Jay Carney: Gun control is part of the solution but far from all of it

Via Mediaite. Carney usually looks uncomfortable to the point of constipation but I’m still surprised to see him so ill at ease and noncommittal in talking about this. Obama has the political wind at his back. Per ABC, 54 percent of adults now say they favor stricter gun-control laws, which is a bit higher (but only a bit) than polls have shown over the past five years. Longtime pro-gun Democrats like Harry Reid, Joe Manchin, and Mark Warner are chattering about a change of heart, no doubt in part because they’re afraid to cross a guy who just won 330+ electoral votes at a moment of high national emotion. If ever there was a time to pound the podium, this is it.

So why the conspicuous hedge? Probably because the White House knows that the public backlash to guns after mass shootings, at least until now, has been fleeting. O’s afraid to dive headfirst into the gun-control pool until he’s sure there’s some water in there. (That’s what all the “tipping point”/”this time is different” rhetoric from liberals was about this weekend.) But if even pro-gun Dems are giving him political cover, what does he have to lose by pushing the issue as hard as he can and daring Senate Republicans to filibuster whatever emerges? All that’s left of the Hopenchange brand is the idea that the GOP is scary and evil and loves rich people and dead children. That message got this guy re-elected; no sense to give up on it now. At the very least, if he can force a party-line vote in which Republicans filibuster a Democratic gun-control bill banning, say, high-capacity magazines, he might make enough GOP senators uncomfortable about being boxed in on that issue that they’ll try to compromise on other issues that are more important to him. If he’s lucky, depending upon how restrained the eventual Democratic bill is, he might even attract enough Republicans to get to 60. Murkowski can usually be counted on to cross the GOP in a pinch; Collins is a perennial wild card too. Those two, plus the increased number of Democrats in the next Congress will get him close if he can hold the Democratic caucus together. A new assault-weapons ban like Feinstein is proposing may be a bridge too far for Reid, Manchin, et al., but something more modest might be viable. Then, if it gets through, the House will torpedo it and Obama can get back to his scary-evil-Republican messaging, which might earn him an extra concession or two on immigration or the budget or whatever.

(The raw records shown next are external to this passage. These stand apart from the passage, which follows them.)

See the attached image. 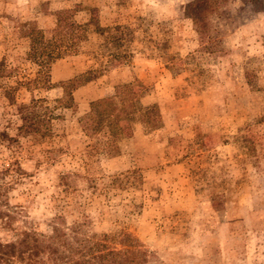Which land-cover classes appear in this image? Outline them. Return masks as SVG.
Listing matches in <instances>:
<instances>
[{
  "label": "rangeland",
  "instance_id": "rangeland-1",
  "mask_svg": "<svg viewBox=\"0 0 264 264\" xmlns=\"http://www.w3.org/2000/svg\"><path fill=\"white\" fill-rule=\"evenodd\" d=\"M190 2L0 0L1 241L78 224L137 239L145 264H264V0L217 1L202 22ZM59 10L126 26V56L108 64L114 45L92 25L51 63L52 86L27 87L41 68L26 28L49 36ZM118 90L133 118L90 110ZM31 98L44 122L21 129Z\"/></svg>",
  "mask_w": 264,
  "mask_h": 264
},
{
  "label": "trees",
  "instance_id": "trees-1",
  "mask_svg": "<svg viewBox=\"0 0 264 264\" xmlns=\"http://www.w3.org/2000/svg\"><path fill=\"white\" fill-rule=\"evenodd\" d=\"M220 0H191L187 6L190 13L200 22L213 3ZM254 2V0H251ZM94 26V31L103 35L106 42H111L114 49L107 53V63L119 60L126 56L121 52L126 40L123 28L126 26H100L95 18L90 17L87 22L81 23L69 17L67 10L56 12V24L47 36L45 31L35 25L29 24L25 36L30 40L27 58L35 62L41 69L37 77L25 81V85L38 81L45 87L52 86L49 70L51 63L58 57L75 49L78 41L82 40L89 29ZM3 63L0 61V67ZM87 73H90L88 71ZM92 79V75L81 74L69 79L67 87L73 89L80 84ZM38 81V82H39ZM63 89L68 98L71 93ZM69 92V93H68ZM119 95L118 102L111 98H101L90 103V110L100 117L114 116L116 118H133L134 100ZM142 91L138 94L142 97ZM60 100V99H58ZM34 99L28 103H20L19 113H25L27 124L23 123L20 128H35L38 123L44 122V118L38 119L33 113ZM144 113L148 124L154 128L161 124L160 113L156 104H143ZM31 109V110H30ZM30 113V114H29ZM1 214V213H0ZM2 216V215H1ZM149 252L141 246L139 241L128 234L115 236L102 233H85L77 224L70 226H53L52 233L42 234L34 230H23L17 233L13 240H0V264H145L149 259Z\"/></svg>",
  "mask_w": 264,
  "mask_h": 264
}]
</instances>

Incidentally, a data point from that ABC poll linked above:

You see now why the Journal thinks high-capacity magazines are a likely starting point for a new gun-control bill. Look at the other two results, though. Adults overwhelmingly oppose a total ban on guns but they marginally support a ban on semiautomatics, even though semiautomatics make up the vast, vast majority of guns. Per Tim Carney’s post this morning, talking about “semiautomatic weapons” is like talking about “gasoline cars.” That’s how common they are. If the public opposes those and yet also opposes a blanket prohibition on guns, it’s likely because some chunk of them is confused about what a “semiautomatic” actually is and does. Which is another way of saying that when you read opinion polls on this topic, take the results with a grain or two of salt.

Exit question: Jeff Greenfield argues that the immediate aftermath of a horrendous attack is precisely the right time to start a policy debate over solutions. Okay, but does that logic apply to acts of terrorism too? I know people on both the left and right who think that creating TSA and passing the Patriot Act in a flurry of Do-Something concern after 9/11 proved to be a panicky, ill-considered response to the attack that hasn’t done much to improve safety. Second look at the Do-Something approach, then?